4
votes

So I'm a cdk and typescipt beginner. After successfully deploying a couple of stacks I'm not getting the following error with cdk synth: Unexpected token export. Subprocess exited with error 1.

I'm less interested in solving this issue and more interested to where the stack trace is, or any kind of additional info about the error. Doing a --trace or -v does not really provide much helpful info.

Any ideas how I can obtain such information????

3

3 Answers

1
votes

I believe the issue is because npx is used to run ts-node under the hood and npx appears to swallow the stack as described here.

One work around is add a try/catch block, e.g.

try {
  main()
} catch (e) {
  console.log(e)
  throw e
}
0
votes

What happened behind the scene is that CDK converts to stack into a cloudformation template and saves it into S3 - The S3 bucket created when running cdk bootstrap(More info here).

When you run cdk synth, CDK trying to convert the code ( in your case typescript) into cloudformation stack. this error: Unexpected token export. could be since async call that didn't end, in addition, this error means that your code could not be transferred into cloudformation stack, but it doesn't mean your "cdk" code is broke.

When you run cdk deploy cdk compare the transferred template with the S3 template.
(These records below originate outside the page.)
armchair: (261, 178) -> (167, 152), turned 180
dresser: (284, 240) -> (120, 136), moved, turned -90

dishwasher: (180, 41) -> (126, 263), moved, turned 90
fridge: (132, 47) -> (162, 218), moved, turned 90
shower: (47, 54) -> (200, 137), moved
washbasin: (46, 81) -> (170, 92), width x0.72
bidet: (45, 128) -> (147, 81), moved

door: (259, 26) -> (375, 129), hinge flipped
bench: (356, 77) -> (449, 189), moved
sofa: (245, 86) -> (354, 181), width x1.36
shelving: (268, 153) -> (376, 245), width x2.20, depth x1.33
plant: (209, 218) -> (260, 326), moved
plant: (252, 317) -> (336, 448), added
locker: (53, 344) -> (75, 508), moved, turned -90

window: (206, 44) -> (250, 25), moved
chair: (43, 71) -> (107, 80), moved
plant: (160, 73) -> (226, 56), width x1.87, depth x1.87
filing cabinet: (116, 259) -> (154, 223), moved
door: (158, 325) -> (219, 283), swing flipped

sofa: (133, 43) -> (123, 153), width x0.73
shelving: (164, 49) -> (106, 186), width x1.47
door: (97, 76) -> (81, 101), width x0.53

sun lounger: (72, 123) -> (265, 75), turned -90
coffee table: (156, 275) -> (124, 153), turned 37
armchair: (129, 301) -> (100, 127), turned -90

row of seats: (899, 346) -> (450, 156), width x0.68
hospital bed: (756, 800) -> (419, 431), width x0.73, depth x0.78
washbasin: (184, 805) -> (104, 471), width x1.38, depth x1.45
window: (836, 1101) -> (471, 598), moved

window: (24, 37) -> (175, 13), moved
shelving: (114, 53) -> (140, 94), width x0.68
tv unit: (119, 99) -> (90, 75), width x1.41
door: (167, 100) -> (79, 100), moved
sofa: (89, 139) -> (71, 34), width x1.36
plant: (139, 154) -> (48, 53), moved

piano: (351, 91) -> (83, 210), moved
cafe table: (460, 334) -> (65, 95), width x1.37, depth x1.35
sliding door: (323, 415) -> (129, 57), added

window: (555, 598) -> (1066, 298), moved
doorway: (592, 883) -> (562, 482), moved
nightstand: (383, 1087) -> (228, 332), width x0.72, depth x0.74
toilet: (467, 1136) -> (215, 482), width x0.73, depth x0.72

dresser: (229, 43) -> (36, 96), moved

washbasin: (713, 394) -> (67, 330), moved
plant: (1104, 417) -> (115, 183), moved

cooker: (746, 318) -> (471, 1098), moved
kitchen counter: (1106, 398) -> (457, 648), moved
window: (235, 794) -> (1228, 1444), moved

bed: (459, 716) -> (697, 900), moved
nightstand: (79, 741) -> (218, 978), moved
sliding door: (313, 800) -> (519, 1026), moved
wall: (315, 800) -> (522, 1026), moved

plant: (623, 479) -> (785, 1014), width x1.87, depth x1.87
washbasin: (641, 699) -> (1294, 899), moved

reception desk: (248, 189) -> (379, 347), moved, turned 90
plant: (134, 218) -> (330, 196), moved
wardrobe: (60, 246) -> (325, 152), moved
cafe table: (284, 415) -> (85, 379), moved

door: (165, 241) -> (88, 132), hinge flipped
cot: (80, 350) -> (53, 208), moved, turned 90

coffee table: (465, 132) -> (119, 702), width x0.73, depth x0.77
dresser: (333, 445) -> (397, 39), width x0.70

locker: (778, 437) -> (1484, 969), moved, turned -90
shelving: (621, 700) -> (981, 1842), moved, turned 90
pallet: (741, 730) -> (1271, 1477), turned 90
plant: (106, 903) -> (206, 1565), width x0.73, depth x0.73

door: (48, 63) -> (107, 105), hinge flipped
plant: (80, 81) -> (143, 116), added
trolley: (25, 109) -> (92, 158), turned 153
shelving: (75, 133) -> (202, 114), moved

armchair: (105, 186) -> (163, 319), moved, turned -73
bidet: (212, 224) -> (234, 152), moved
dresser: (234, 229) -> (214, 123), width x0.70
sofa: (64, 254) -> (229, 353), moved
And deploy only the diffs.

Update:

Yesterday DevopsStart publish new article about debuuging cdk in vs code. This might be helpful.

CDK Debugging in VSCode.

0
votes

So I think this is being caused by some javascript (yours or possibly in an imported module) that is using ESM export syntax.

This confused me a little at first because I'm using import/export syntax all over my project however the project is written in typescript which means that it's being compiled to javascript before execution and most likely all of these ESM statements are being emitted in CJS syntax. I however was also using lodash-es because I preferred the import syntax. This module internally uses ESM syntax in javascript and as such this is interpreted directly by the node runtime. Modern versions of node can use ESM syntax however only under specific package configs which mine did not have. My solution was just to remove the offending package however you may be able to go the other direction and configure your package.json such that ESM is enabled in node. This may also require your tsconfig.json to be updated such that the typescript compiler also emits ESM.